[Items listed in a dataset]
====

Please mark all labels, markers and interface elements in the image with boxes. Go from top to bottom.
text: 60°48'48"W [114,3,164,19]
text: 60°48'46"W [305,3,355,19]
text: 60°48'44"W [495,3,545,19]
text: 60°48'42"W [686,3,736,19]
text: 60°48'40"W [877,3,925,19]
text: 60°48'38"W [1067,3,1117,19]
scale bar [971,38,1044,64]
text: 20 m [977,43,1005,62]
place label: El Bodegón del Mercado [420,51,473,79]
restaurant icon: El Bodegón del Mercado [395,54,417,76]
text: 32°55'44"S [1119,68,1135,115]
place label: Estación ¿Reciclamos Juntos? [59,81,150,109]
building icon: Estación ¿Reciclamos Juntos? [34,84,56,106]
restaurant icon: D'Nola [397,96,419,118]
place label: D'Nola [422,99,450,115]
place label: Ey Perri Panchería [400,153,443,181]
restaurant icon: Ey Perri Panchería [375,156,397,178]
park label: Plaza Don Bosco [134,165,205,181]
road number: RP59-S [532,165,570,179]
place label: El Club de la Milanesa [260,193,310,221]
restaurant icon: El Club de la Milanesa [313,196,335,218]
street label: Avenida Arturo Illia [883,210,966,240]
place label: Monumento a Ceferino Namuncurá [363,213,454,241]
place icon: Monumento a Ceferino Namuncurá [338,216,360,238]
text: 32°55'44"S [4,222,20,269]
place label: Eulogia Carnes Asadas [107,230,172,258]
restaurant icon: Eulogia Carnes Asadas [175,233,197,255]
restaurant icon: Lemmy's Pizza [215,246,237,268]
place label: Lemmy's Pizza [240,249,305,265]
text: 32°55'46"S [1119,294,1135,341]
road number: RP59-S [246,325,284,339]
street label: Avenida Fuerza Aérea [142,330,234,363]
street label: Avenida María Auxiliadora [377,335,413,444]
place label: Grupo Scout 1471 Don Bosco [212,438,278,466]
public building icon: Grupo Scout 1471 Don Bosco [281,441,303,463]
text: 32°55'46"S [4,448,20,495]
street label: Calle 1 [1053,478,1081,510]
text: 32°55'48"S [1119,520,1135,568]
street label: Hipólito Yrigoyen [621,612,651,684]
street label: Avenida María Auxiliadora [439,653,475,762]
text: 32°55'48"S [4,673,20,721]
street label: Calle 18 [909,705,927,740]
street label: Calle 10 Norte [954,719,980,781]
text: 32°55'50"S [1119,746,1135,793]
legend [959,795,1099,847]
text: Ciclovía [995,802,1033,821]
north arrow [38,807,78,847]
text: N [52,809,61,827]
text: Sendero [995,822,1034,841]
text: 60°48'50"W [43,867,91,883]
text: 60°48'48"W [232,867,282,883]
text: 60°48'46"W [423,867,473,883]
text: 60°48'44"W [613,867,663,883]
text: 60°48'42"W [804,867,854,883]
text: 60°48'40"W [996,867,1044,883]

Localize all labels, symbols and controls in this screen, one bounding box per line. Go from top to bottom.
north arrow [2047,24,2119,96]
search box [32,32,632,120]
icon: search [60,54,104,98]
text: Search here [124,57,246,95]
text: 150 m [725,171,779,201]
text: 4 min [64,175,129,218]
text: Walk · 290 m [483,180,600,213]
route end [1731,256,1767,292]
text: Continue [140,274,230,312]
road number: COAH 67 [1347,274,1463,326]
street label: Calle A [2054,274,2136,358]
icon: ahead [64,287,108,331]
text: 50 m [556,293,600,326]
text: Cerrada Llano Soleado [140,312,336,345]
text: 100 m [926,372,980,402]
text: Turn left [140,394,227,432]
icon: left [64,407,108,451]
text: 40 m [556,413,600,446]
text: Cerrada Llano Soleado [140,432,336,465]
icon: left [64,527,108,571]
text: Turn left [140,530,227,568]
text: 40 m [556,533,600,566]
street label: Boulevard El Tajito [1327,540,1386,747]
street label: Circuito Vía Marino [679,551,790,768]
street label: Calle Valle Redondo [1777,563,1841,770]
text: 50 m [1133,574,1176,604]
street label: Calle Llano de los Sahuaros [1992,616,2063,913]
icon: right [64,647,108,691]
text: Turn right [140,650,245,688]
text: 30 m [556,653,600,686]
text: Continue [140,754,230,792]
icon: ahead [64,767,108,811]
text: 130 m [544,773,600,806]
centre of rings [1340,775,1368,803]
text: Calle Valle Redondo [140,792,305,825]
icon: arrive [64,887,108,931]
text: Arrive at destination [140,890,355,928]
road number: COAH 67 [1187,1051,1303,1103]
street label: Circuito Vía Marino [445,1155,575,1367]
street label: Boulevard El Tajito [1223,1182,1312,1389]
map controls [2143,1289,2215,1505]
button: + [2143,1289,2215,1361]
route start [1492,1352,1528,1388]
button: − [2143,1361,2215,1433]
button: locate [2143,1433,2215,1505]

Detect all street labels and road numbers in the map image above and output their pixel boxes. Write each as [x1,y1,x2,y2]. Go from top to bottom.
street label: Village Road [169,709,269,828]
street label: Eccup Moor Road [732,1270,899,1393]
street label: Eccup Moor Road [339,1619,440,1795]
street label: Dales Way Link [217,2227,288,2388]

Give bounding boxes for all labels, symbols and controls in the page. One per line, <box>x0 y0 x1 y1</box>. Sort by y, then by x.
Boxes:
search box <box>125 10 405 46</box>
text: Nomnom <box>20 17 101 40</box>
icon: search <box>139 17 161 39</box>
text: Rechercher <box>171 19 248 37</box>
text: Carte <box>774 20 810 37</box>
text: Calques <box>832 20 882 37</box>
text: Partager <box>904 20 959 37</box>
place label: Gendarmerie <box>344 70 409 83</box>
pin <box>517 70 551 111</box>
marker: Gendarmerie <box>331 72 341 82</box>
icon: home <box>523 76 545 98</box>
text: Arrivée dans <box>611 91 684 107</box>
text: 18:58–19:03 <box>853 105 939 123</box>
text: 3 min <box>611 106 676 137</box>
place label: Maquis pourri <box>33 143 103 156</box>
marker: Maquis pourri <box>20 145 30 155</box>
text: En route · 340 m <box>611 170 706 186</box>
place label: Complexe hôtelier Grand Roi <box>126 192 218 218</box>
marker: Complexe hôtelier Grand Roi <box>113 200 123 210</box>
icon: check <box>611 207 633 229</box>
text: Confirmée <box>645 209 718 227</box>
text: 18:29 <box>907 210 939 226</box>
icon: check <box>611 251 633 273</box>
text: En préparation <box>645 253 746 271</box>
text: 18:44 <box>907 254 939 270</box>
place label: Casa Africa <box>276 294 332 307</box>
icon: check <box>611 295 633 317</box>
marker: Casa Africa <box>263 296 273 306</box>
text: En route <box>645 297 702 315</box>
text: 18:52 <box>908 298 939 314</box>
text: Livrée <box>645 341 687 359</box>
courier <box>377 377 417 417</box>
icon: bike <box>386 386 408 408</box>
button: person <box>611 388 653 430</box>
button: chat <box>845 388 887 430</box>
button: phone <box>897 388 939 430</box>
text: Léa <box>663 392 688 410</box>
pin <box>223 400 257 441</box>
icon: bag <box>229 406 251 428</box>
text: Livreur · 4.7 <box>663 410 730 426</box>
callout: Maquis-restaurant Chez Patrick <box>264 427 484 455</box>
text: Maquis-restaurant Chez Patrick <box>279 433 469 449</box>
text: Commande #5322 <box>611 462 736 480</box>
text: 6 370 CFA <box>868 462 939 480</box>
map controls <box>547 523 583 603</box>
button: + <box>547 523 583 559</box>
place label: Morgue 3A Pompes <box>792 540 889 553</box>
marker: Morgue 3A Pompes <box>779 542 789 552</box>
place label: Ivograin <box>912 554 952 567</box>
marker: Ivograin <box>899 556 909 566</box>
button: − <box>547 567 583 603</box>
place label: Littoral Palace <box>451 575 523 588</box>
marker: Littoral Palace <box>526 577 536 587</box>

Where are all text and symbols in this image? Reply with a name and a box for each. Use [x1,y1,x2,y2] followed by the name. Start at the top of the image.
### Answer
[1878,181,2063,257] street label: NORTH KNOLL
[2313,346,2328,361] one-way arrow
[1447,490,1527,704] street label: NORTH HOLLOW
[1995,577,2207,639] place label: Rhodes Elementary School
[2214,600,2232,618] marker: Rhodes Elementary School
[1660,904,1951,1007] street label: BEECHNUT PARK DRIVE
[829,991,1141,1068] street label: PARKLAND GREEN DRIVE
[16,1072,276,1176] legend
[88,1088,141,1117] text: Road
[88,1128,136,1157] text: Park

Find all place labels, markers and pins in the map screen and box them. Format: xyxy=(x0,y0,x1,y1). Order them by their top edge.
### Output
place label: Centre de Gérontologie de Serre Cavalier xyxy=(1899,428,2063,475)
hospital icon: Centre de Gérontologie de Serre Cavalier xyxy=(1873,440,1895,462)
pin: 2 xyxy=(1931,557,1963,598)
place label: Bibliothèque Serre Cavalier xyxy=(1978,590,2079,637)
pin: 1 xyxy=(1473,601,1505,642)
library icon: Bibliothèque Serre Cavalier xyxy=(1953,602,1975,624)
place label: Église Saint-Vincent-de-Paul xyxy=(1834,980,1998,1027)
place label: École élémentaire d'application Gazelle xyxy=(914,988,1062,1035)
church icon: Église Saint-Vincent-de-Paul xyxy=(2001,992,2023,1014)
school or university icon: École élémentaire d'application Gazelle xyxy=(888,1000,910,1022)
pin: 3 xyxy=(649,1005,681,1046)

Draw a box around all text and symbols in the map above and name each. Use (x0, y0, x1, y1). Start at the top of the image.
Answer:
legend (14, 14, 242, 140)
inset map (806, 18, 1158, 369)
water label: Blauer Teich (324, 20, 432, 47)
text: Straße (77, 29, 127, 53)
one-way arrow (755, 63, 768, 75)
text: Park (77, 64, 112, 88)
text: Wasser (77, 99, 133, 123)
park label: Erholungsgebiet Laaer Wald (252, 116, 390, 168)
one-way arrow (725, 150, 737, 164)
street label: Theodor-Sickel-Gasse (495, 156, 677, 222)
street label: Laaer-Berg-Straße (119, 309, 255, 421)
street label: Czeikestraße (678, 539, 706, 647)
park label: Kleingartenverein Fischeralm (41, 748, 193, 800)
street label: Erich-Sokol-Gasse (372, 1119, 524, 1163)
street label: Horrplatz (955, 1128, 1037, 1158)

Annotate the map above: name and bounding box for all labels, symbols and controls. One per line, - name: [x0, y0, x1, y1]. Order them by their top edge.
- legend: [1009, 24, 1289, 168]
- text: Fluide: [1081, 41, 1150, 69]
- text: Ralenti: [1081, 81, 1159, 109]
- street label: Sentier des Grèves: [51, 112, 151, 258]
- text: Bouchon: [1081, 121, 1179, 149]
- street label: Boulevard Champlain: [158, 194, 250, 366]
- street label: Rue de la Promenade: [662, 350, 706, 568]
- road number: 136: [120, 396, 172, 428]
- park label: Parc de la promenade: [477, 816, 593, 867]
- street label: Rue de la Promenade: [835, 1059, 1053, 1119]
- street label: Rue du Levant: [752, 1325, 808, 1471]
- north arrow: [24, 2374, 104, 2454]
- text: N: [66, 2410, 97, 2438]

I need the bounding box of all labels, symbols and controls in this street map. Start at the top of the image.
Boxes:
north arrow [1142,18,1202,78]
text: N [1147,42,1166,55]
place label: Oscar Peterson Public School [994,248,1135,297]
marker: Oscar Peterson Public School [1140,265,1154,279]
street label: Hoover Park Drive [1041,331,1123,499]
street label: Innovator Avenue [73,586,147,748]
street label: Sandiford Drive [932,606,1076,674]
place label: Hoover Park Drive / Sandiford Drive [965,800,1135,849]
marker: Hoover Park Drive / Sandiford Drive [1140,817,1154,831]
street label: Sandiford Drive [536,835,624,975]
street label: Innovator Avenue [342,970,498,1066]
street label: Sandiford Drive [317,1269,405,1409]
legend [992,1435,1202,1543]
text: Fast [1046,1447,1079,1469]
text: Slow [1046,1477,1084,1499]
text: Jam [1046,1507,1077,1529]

====

Task item:
In the entries above, find the line holding "Annotate the map" and the line holding "I need the bounding", then retype exactly those two lines and every line between them, and nothing else.

Solution to the problem:
Annotate the map above: name and bounding box for all labels, symbols and controls. One per line, - name: [x0, y0, x1, y1]. Order them by their top edge.
- legend: [1009, 24, 1289, 168]
- text: Fluide: [1081, 41, 1150, 69]
- text: Ralenti: [1081, 81, 1159, 109]
- street label: Sentier des Grèves: [51, 112, 151, 258]
- text: Bouchon: [1081, 121, 1179, 149]
- street label: Boulevard Champlain: [158, 194, 250, 366]
- street label: Rue de la Promenade: [662, 350, 706, 568]
- road number: 136: [120, 396, 172, 428]
- park label: Parc de la promenade: [477, 816, 593, 867]
- street label: Rue de la Promenade: [835, 1059, 1053, 1119]
- street label: Rue du Levant: [752, 1325, 808, 1471]
- north arrow: [24, 2374, 104, 2454]
- text: N: [66, 2410, 97, 2438]

I need the bounding box of all labels, symbols and controls in this street map. Start at the top of the image.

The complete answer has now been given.